■ Okuma Parçası ■
● ● ● ● ●

B.S: İlkokuldan itibaren zorbalığa maruz kaldım. Dışlandım, teneffüslerde oyun dışı kaldığım çok oldu. O yaşlarda bu insanı çok yaralıyor, arkadaşlarının oyununu uzaktan izliyorsun. Yaş ilerledikçe sözlü taciz olayları başladı. Okuduğum okulların öğretmenleri ve idarecileri bu durumu görmezden geldiler, çözmeye ya da beni korumaya yönelik bir girişimleri olmadı. Durum böyle olunca zorbalığın şiddeti artıyor. Üzerinden seneler geçti, hala ilkokul arkadaşlarımdan nefret ediyorum.

● ● ● ● ●

■ Görevler ■
**a)** Okuma parçasında "B.S: İlkokuldan itibaren" sözleriyle başlayan paragrafı, temel bilgilerini koruyarak madde madde yeniden yazın.
**b)** Okuma parçasının bir bölümünü aynen aktarın: "B.S: İlkokuldan itibaren" sözlerinin geçtiği yerden başlayın, "arkadaşlarımdan nefret ediyorum." sözlerinden sonra durun.
**c)** Zorbalık deneyimini anlatan okuma parçasını kaldığı yerden sürdürün.

■ Veri Listesi ■
● ● ● ● ●

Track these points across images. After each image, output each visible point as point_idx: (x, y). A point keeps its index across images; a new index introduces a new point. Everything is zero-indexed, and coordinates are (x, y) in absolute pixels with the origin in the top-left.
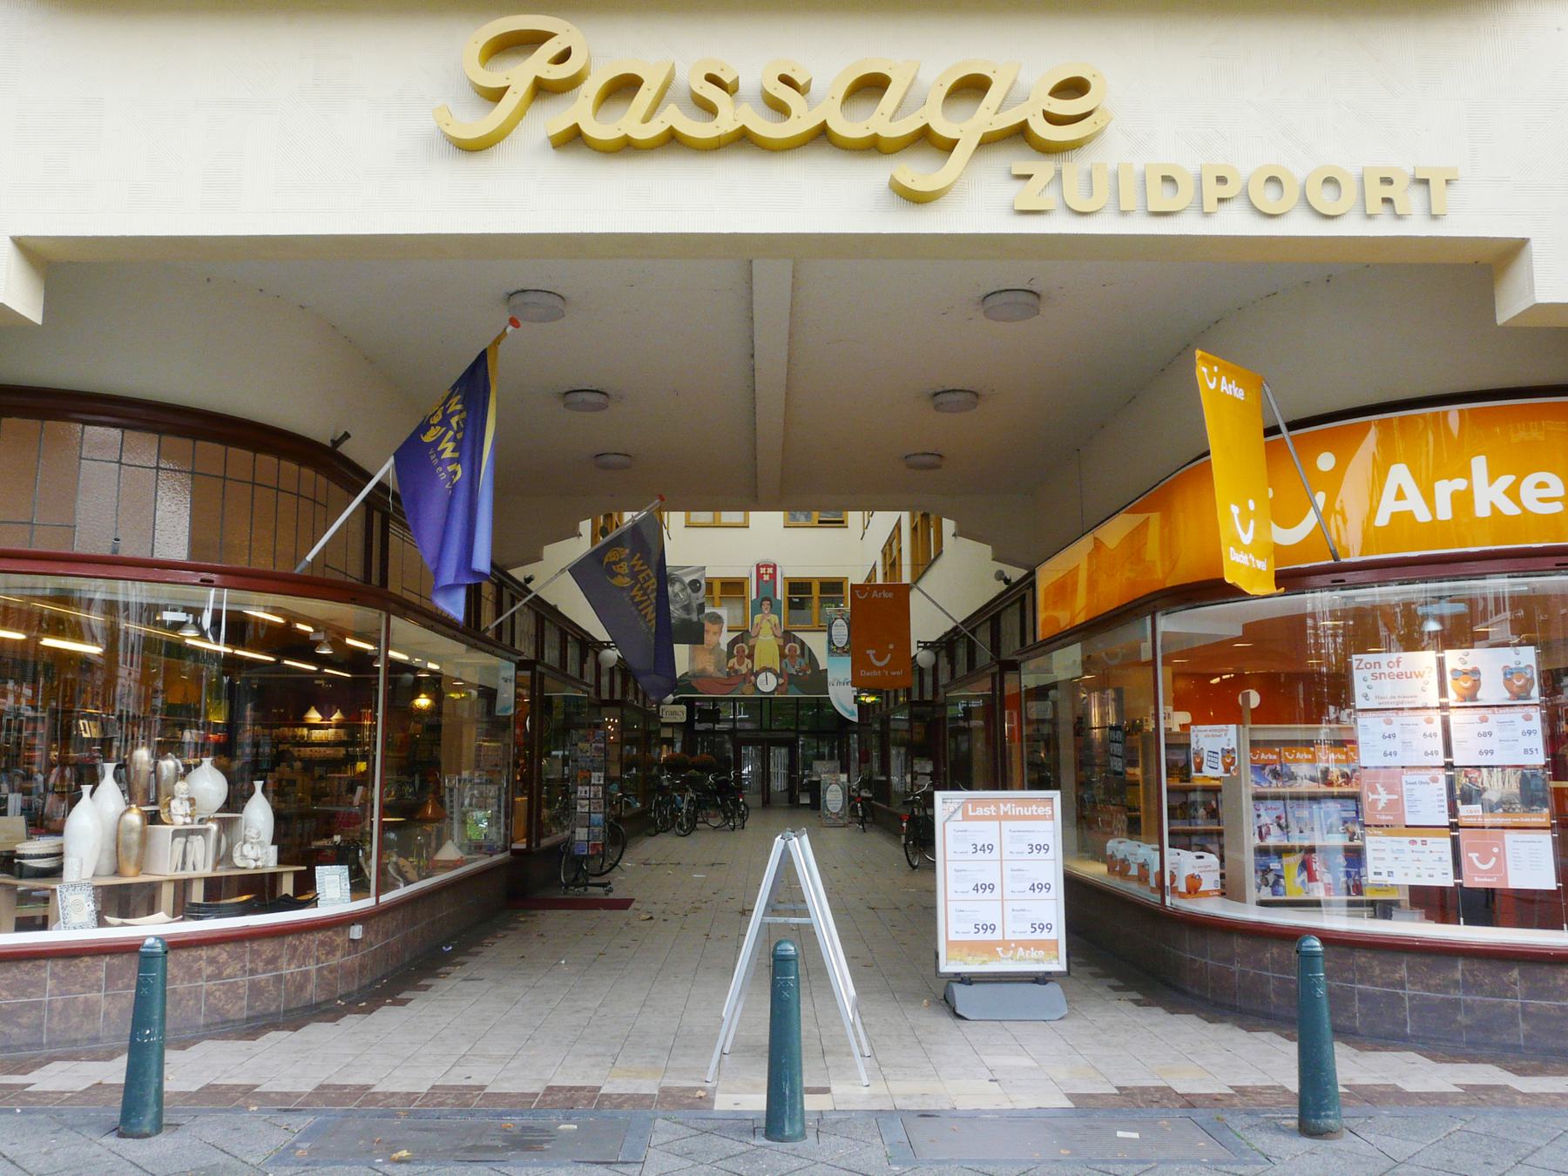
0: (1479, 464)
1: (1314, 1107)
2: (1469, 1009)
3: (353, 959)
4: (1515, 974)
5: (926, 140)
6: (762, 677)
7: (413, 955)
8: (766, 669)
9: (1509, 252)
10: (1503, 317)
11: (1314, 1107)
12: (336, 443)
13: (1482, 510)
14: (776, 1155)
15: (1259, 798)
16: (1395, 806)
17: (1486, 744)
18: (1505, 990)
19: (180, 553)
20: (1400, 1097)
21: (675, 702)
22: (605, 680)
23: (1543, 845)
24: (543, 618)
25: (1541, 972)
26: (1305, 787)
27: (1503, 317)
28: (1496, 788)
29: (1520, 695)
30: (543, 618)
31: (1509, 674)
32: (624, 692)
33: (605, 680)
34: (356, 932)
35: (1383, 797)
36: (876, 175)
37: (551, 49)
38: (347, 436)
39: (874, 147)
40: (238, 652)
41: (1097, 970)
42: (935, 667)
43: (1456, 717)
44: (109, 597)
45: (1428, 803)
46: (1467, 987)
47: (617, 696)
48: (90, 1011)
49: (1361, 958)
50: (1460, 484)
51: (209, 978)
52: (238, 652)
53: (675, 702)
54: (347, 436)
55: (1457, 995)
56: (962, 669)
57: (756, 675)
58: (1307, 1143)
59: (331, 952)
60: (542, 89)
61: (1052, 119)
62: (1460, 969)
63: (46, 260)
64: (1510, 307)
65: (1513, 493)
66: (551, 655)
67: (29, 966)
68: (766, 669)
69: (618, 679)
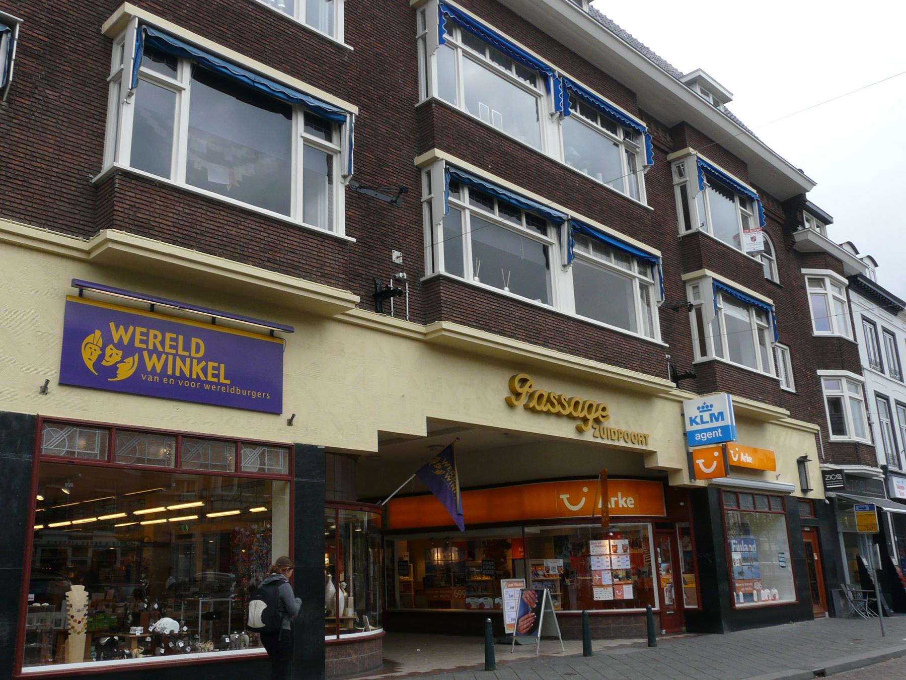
0: (619, 494)
13: (620, 506)
16: (600, 580)
17: (620, 563)
19: (274, 482)
23: (630, 587)
26: (542, 578)
28: (622, 574)
29: (625, 551)
31: (623, 546)
35: (598, 578)
40: (94, 519)
43: (613, 557)
44: (748, 537)
45: (607, 579)
49: (600, 619)
50: (616, 499)
52: (94, 519)
58: (651, 648)
62: (622, 619)
64: (649, 464)
65: (626, 502)
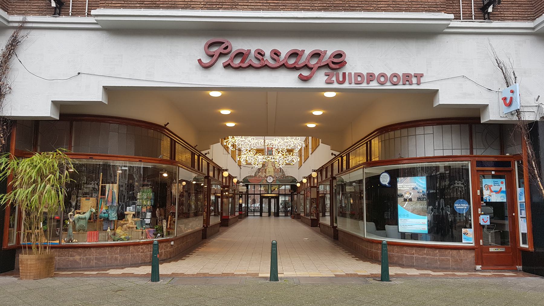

● ● ● ● ●

■ Görevlerin Yanıtları ■
**a)**
- İlkokuldan itibaren zorbalığa maruz kaldım; dışlandım, teneffüslerde çoğu zaman oyun dışı kaldım.
- O yaşlarda bu durum insanı çok yaralıyor; arkadaşlarının oyununu uzaktan izliyorsun.
- Yaş ilerledikçe sözlü taciz başladı.
- Öğretmenler ve idareciler durumu görmezden geldi; çözmek ya da beni korumak için hiçbir girişimde bulunmadılar.
- Bu yüzden zorbalığın şiddeti arttı.
- Yıllar geçti ama hâlâ ilkokul arkadaşlarımdan nefret ediyorum.

**b)**
B.S: İlkokuldan itibaren zorbalığa maruz kaldım. Dışlandım, teneffüslerde oyun dışı kaldığım çok oldu. O yaşlarda bu insanı çok yaralıyor, arkadaşlarının oyununu uzaktan izliyorsun. Yaş ilerledikçe sözlü taciz olayları başladı. Okuduğum okulların öğretmenleri ve idarecileri bu durumu görmezden geldiler, çözmeye ya da beni korumaya yönelik bir girişimleri olmadı. Durum böyle olunca zorbalığın şiddeti artıyor. Üzerinden seneler geçti, hala ilkokul arkadaşlarımdan nefret ediyorum.

**c)**
D.V: Daima en yakın arkadaşlarım erkekler oldu. Kızlarla pek anlaşamadım. Bunun temel sebebi aynı ilgi alanını paylaşmamamızdı. Bu sebeple erkeklerle takıldım. Yaşıtlarımdan daha iri ve maskülen olduğumdan korkuluyordum, zorbalığa maruz kalmadım ama bu konuda bir farkındalığım vardı. Okulda zorbalığa maruz kalan çocukları korumayı kendime görev edinmiştim.
F.Y: Okulun tutumu sayesinde fazla bir zorbalık görmedim. Kendi yakın arkadaş grubumla aramız oldukça iyiydi, başkalarına ihtiyaç duymuyorduk. Bu sayede dışlanmadım. Çocukluğumda hem erkeklerle hem de kızlarla oynadığım için zorbalık hedefi olmadığımı da söyleyebilirim.
F.K: Zorbalığa uğramadım. Erkeklerle arkadaşlık kurdum ve kızların benle arkadaş olmayışını umursamadım.
Ailenizle ilişkinizi nasıl biçimlendirdi. Ailenize açıldınız mı?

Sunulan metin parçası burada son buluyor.